Why Charger Metals may be the next exciting lithium player in WA

Disclaimer: The information provided in this article is for informational purposes only and should not be considered financial advice. Rock Report and its contributors are not compensated for this content, nor do we hold any equity positions in the companies mentioned. While we strive for accuracy, we do not guarantee the completeness or reliability of the information presented. Investing involves risks, and readers should conduct their own due diligence before making any financial decisions. Rock Report is not responsible for any losses incurred based on the information provided in this article.


Charger Metals is an exploration company based in Western Australia with several advanced spodumene-bearing pegmatite projects. Over the last two years, we have witnessed lithium spot prices plummet after reaching all-time highs in 2021. In the aftermath, nearly all lithium-focused companies have shifted their interests toward more favorable commodities like gold, antimony, and rare earth elements.

However..

Charger is different.

“Resiliency” is a word that comes to mind. Often, investors discuss contrarian investment methods, but it is rare to see a company genuinely adhere to their commitment. As of March 23, 2025, after three years of depressed lithium prices, Charger is still staying true to its vision.

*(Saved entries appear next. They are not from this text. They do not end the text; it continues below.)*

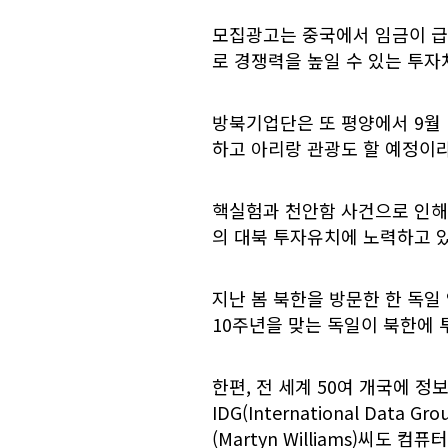
모집광고는 중국에서 임금이 급
로 경쟁력을 높일 수 있는 투
방북기업단은 또 평양에서 9월
하고 아리랑 관광도 할 예정이
핵실험과 천안함 사건으로 인해
의 대북 투자유치에 노력하고 
지난 봄 북한을 방문한 한 독
10주년을 맞는 독일이 북한에 
한편, 전 세계 50여 개국에 
IDG(International Da
(Martyn Williams)씨도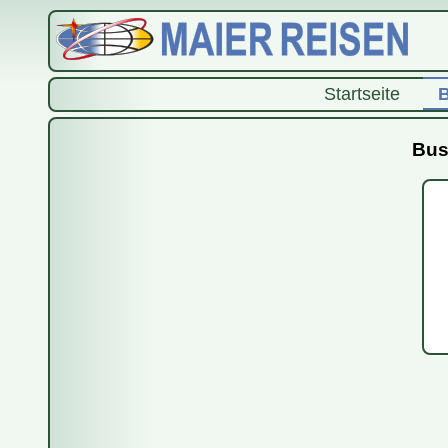
Startseite
B
Bus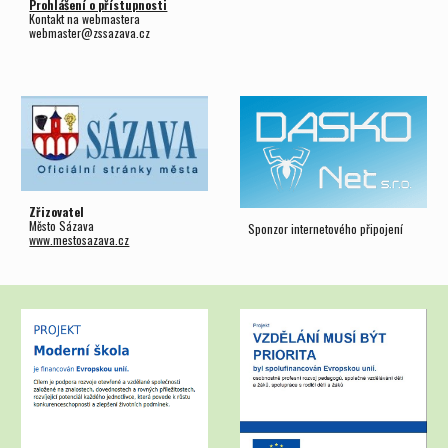
Prohlášení o přístupnosti
Kontakt na webmastera
webmaster@zssazava.cz
Zřizovatel
Město Sázava
Sponzor internetového připojení
www.mestosazava.cz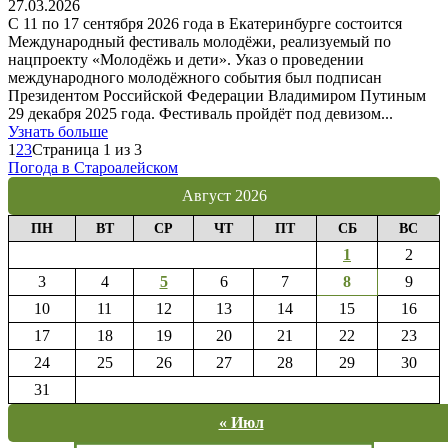
27.03.2026
С 11 по 17 сентября 2026 года в Екатеринбурге состоится
Международный фестиваль молодёжи, реализуемый по
нацпроекту «Молодёжь и дети». Указ о проведении
международного молодёжного события был подписан
Президентом Российской Федерации Владимиром Путиным
29 декабря 2025 года. Фестиваль пройдёт под девизом...
Узнать больше
1
2
3
Страница 1 из 3
Погода в Староалейском
Август 2026
ПН
ВТ
СР
ЧТ
ПТ
СБ
ВС
1
2
3
4
5
6
7
8
9
10
11
12
13
14
15
16
17
18
19
20
21
22
23
24
25
26
27
28
29
30
31
« Июл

The question is, why? They don’t have to change anything. They have a joint venture with Rio Tinto Exploration and Core Lithium as a shareholder—one giant and one significant player. A look into their financial records reveals that the company is frugal, which is a smart strategy in today’s economy. With that said, drills are still spinning at Lake Johnston.

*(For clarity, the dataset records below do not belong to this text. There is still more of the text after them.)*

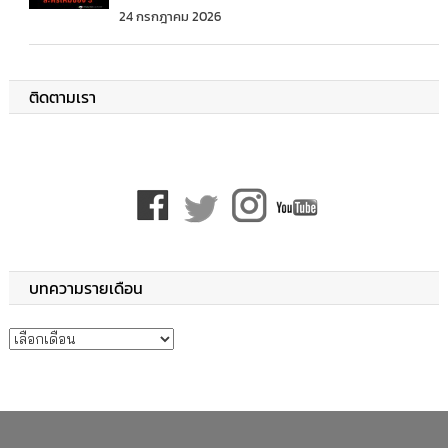
24 กรกฎาคม 2026
ติดตามเรา
บทความรายเดือน
บทความรายเดือน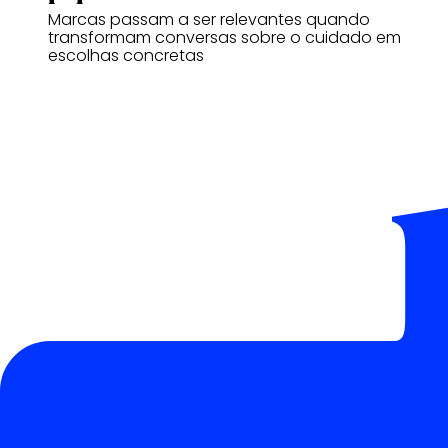
Marcas passam a ser relevantes quando
transformam conversas sobre o cuidado em
escolhas concretas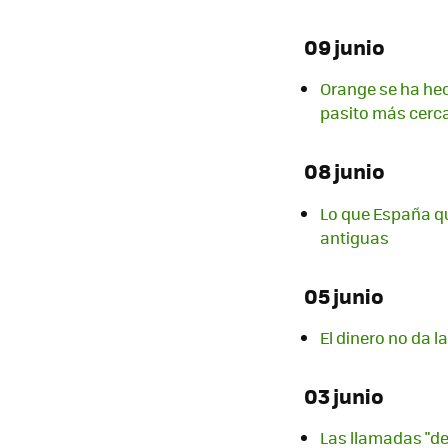
09 junio
Orange se ha hec
pasito más cerc
08 junio
Lo que España qu
antiguas
05 junio
El dinero no da l
03 junio
Las llamadas "de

Right Geology, Right Place

Many investors widely overlook geology but is clearly well understood by the management of Charger. The Yilgarn greenstone and granite geology is a substantial geological feature that has produced world-class resources and grades. It not only hosts lithium deposits but is also highly prospective for nickel and gold. Charger Metals’ best intercept at Lake Johnston has been 18 meters at 1.46% Li2O at the Medcalf West target. While this may not be the largest intercept in the region, it is certainly respectable and has garnered the attention of Rio Tinto. In addition to this intercept, the company has many mapped spodumene-bearing pegmatites that will keep them occupied for some time. With the acquisition of Bynoe, there is certainly considerable exploration upside.

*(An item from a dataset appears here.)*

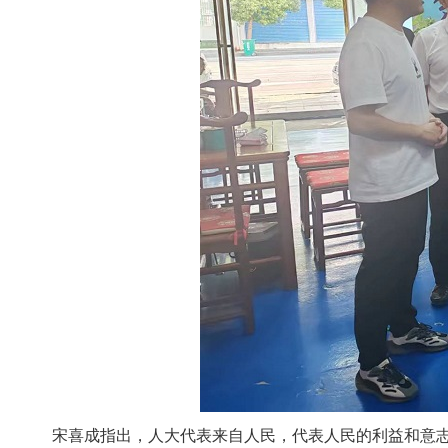
宋喜成指出，人大代表来自人民，代表人民的利益和意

The company is in a strong position with multiple pegmatite targets, including the Mt. Day targets. As you may know, pegmatites typically occur in swarms or clusters, and not all of them are mineralized. The reasons for this are still not completely understood, but fractionation can provide some explanation.

So why is it important to have many targets?

Because all resources are consolidated into one, each pegmatite is included in a Maiden Resource Estimate (MRE), which serves as the foundation for the project’s economic valuation.


Do you need to have massive pegmatites to create a mine?

No, not if the underlying thesis is correct. If the electric vehicle (EV) boom continues and we move toward widespread adoption of electric vehicles, there will be a strong demand for lithium. Although lithium is a very abundant element and can even be found in water at economic levels, it will still be profitable to extract it from conventional hard rock sources like pegmatites.


Charger will likely find more

With the Mt. Day targets set for drilling, which features outcropping spodumene, and the proven effectiveness of soil sampling methods to delineate pegmatites—as demonstrated by TG Metals, their neighbor—there is significant potential for future discoveries. Additionally, with a partner like Rio Tinto heavily invested in lithium, as shown by their Arcadium acquisition, any substantial resource discovery could lead to an obvious buyer.

While high-grade nickel is not the current target given today’s prices, it’s still worth considering the possibility of finding nickel in these rocks when evaluating the surrounding geology.


Conclusion

The stock has bottomed out, and as the sole player in the lithium market, it’s understandable considering that current operations are shutting down or barely making a profit. However, has anything materially changed? No.

The company has continued to fulfill its commitments and has even expanded its projects while others are selling off. My guess is that they believe prices will rebound and that their resilience in the market will ultimately pay off and that is why they could be the next exciting story in WA.